WEPE637 - Poster Exhibition
Lessons learned in transitioning the Track 1.0 program administered by the Health Resources and Services Administration (HRSA)
C. Hall, P. Chiliade, A.J. Oguntomilade, M. Burnet, G. Tidwell, J. Morales
HRSA, HIV/AIDS Bureau, Office of Global HIV/AIDS, Rockville, United States
Background: The PEPFAR-funded Track 1.0 program, initiated in 2004, directly supported antiretroviral therapy (ART) delivery to over 1.5 million patients in 13 resource-constrained countries through over 1,300 treatment sites and with a cumulative budget of over US$2 billion. This program, co-administered by the Centers for Disease Control and Prevention (CDC) and HRSA, was implemented by four US-based international partners (IPs). HRSA grantees were Catholic Relief Services (CRS)/AIDSRelief consortium and Harvard School of Public Health (HSPH). Since 2009 the Track 1.0 program has progressively transitioned to local partners (LPs) consistent with a Department of Health and Human Services mandate.
Methods: To identify lessons learned in transitioning this complex multi-country ART program from IPs to LPs, US Government (USG) staff directly involved with the transition of the program was interviewed and findings from an analysis of 16 LP capacity building assessments were used.
Results: For a successful transition of multi-site treatment programs from IPs to LPs support, there should be a focus on the following: transparent planning involving local governments; open and frequent communication with all stakeholders; early identification of LPs and assessment of their capacity; collaborative approach for LPs capacity building in particular in grant management-financial management and clinical-technical oversight; support to LPs in establishing a funding mechanism; progressive transition from the IPs to the LPs with reasonable timeline and benchmarks; retention of qualified human resource capacity within the transitioning program; and close coordination between USG agencies, in-country Government, IPs, and LPs.
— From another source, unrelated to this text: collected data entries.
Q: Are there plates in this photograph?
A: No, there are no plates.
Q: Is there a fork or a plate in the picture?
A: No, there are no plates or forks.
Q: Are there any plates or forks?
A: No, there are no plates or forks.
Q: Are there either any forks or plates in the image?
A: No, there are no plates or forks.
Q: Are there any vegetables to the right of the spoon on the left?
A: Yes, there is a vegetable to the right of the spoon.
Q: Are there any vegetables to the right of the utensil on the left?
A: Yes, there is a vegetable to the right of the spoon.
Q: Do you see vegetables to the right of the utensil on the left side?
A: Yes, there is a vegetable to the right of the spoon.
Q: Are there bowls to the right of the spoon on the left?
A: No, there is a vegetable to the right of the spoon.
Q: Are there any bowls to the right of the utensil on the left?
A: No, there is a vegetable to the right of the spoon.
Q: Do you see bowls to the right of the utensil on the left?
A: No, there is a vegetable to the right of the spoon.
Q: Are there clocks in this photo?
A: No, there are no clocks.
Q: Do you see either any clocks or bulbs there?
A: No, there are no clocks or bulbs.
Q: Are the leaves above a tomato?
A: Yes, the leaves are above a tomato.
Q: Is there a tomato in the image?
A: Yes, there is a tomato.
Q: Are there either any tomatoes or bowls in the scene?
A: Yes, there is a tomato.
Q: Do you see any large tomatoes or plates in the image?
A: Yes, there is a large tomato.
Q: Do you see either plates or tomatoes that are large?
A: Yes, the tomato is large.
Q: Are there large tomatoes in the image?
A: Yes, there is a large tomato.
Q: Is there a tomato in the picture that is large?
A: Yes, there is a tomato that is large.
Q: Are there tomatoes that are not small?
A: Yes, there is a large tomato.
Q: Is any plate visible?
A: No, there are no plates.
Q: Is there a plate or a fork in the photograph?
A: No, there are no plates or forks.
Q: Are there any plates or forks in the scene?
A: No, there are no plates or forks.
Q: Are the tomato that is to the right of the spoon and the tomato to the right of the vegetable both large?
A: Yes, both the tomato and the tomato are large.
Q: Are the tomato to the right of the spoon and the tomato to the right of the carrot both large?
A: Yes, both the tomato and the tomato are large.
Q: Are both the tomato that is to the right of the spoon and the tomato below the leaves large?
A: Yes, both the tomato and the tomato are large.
Conclusions: The transition of the Track 1.0 ART program to LPs highlighted the importance of: local government involvement and country ownership at various levels (central, regional, district), open communication between stakeholders, detailed planning with realistic timelines, tailored technical assistance, coordination during the progressive transition of grant functions and site oversight, but above all keeping the welfare of the patients as the prime focus.